The long-awaited Labour Department report on standard working hours is a hefty 344 pages. It provides a wealth of information about the experience of a dozen countries and offers 27 scenarios for the impact on Hong Kong's economy and workforce of their introduction here. It seems impressive for the depth and breadth of its coverage of a topic sensitive to the business community. Inevitably, it concludes that such a law would have a big financial impact, adding between HK$8 billion and HK$55.2 billion a year to labour costs. For all the research, though, an important matter has been neglected: how the lives of Hong Kong people would be affected.

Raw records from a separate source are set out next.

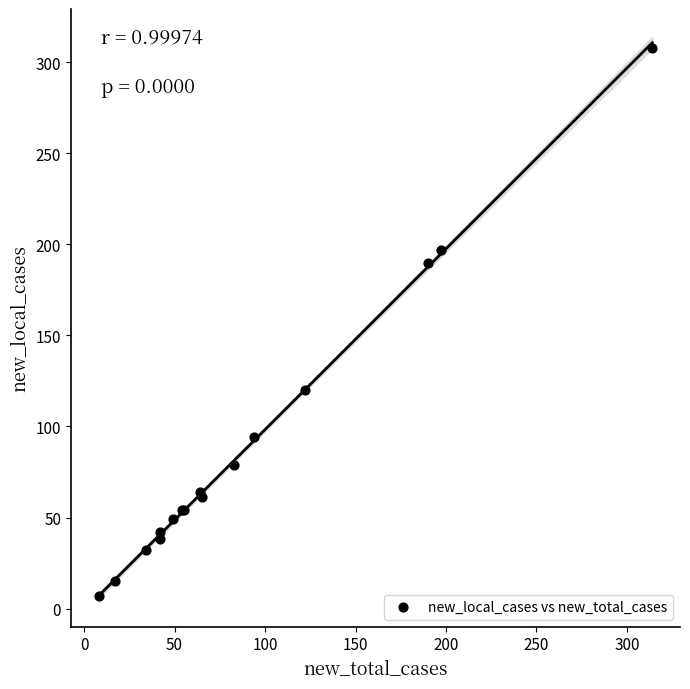

What Y value in the scatter plot is closest to 157?

190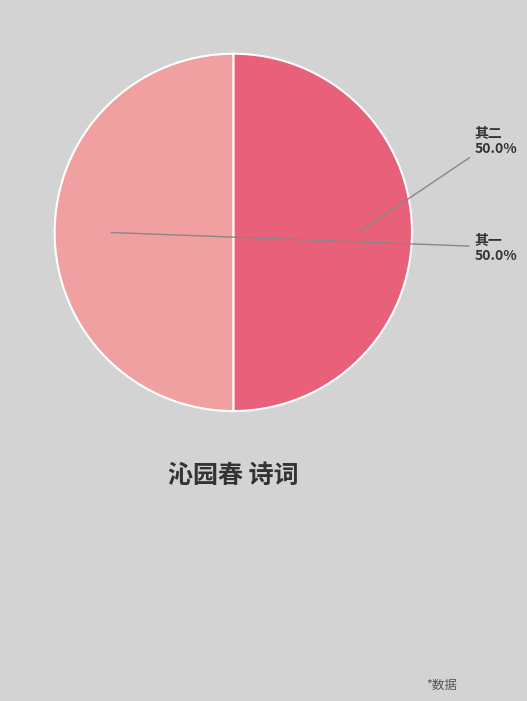

What is the ratio of the value at 其二 to the value at 其一?

1.0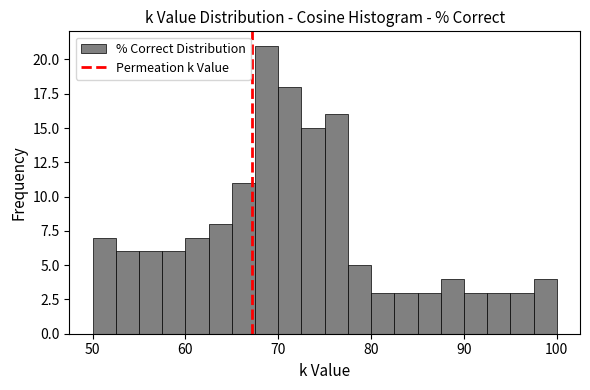

Read against the x-axis, roughly where is the centre of the tallest bar?

69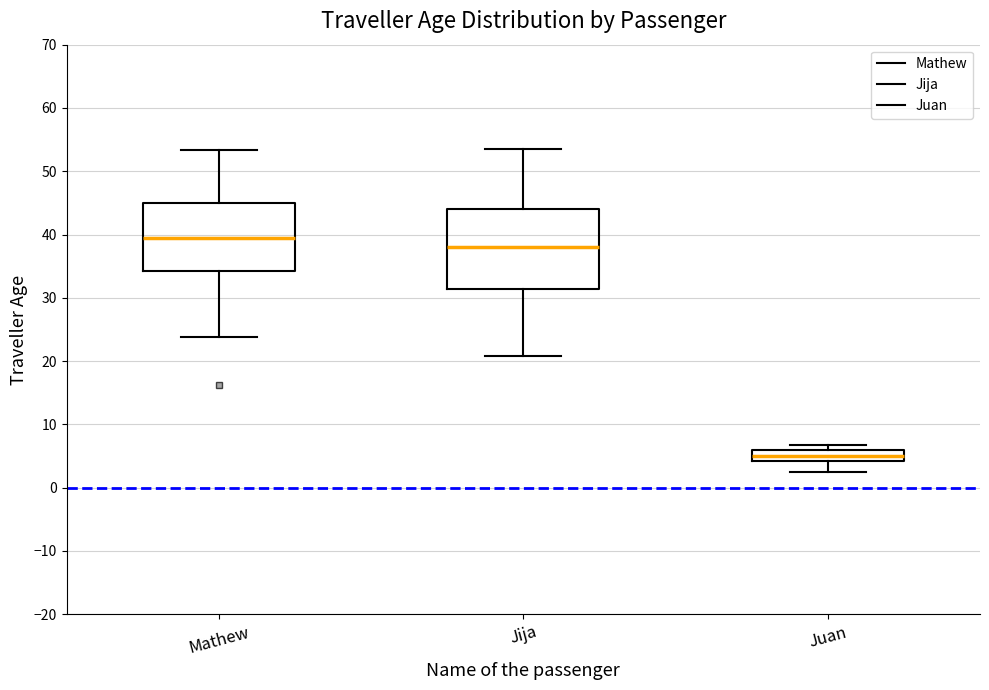

Reading left to right, transcribe this box plot: for each box, give where its median line is, the range the box spans, and where its two whiskers end, as read against the y-axis. The values are not printed on the chart, so give them approximately, as read against the axis.

Mathew: median 39, box 34 to 45, whiskers 24 to 53
Jija: median 38, box 31 to 44, whiskers 21 to 54
Juan: median 5, box 4 to 6, whiskers 2 to 7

That is, after all, the purpose of setting a limit on weekly working hours and ensuring paid overtime. Employees need a life outside work to devote to family, recreation and rest. These are the fundamentals of a happy, healthy society - matters that can easily be overlooked in the quest for improved productivity and turning a better profit. It is the reason Hong Kong is having such a discussion in the first place.
Yet the report focuses on economics, harking back to the debate that raged for a decade about a minimum wage. Doom- and-gloom scenarios were painted even up to its introduction in May last year at HK$28 an hour. But the company closures and job losses never came to pass and our city is better off for the law. While the financial well-being of Hong Kong obviously has to be considered in detail where working hours are involved, so, too, do the health and social implications.
That is not to make light of the concerns of employers. Seven of the biggest business chambers have warned that such a law would be detrimental to Hong Kong's economic growth. The department's report suggests that the law, coupled with the minimum wage, would weaken the ability of companies to ride out difficult times. Consensus among employers, workers and interest groups has to be the basis of decisions.
Hong Kong is praised in global studies as having one of the world's most productive workforces. Employees are lauded for their professionalism, dedication and quality of work. But research also shows that they are also largely unhappy with their lot, experiencing stress and ill health and having inadequate time for family, friends and recreation. For the sake of continued high productivity and our city's well-being, we need standard working hours. Discussion has to be thorough and fair to assure the best possible outcome for all involved.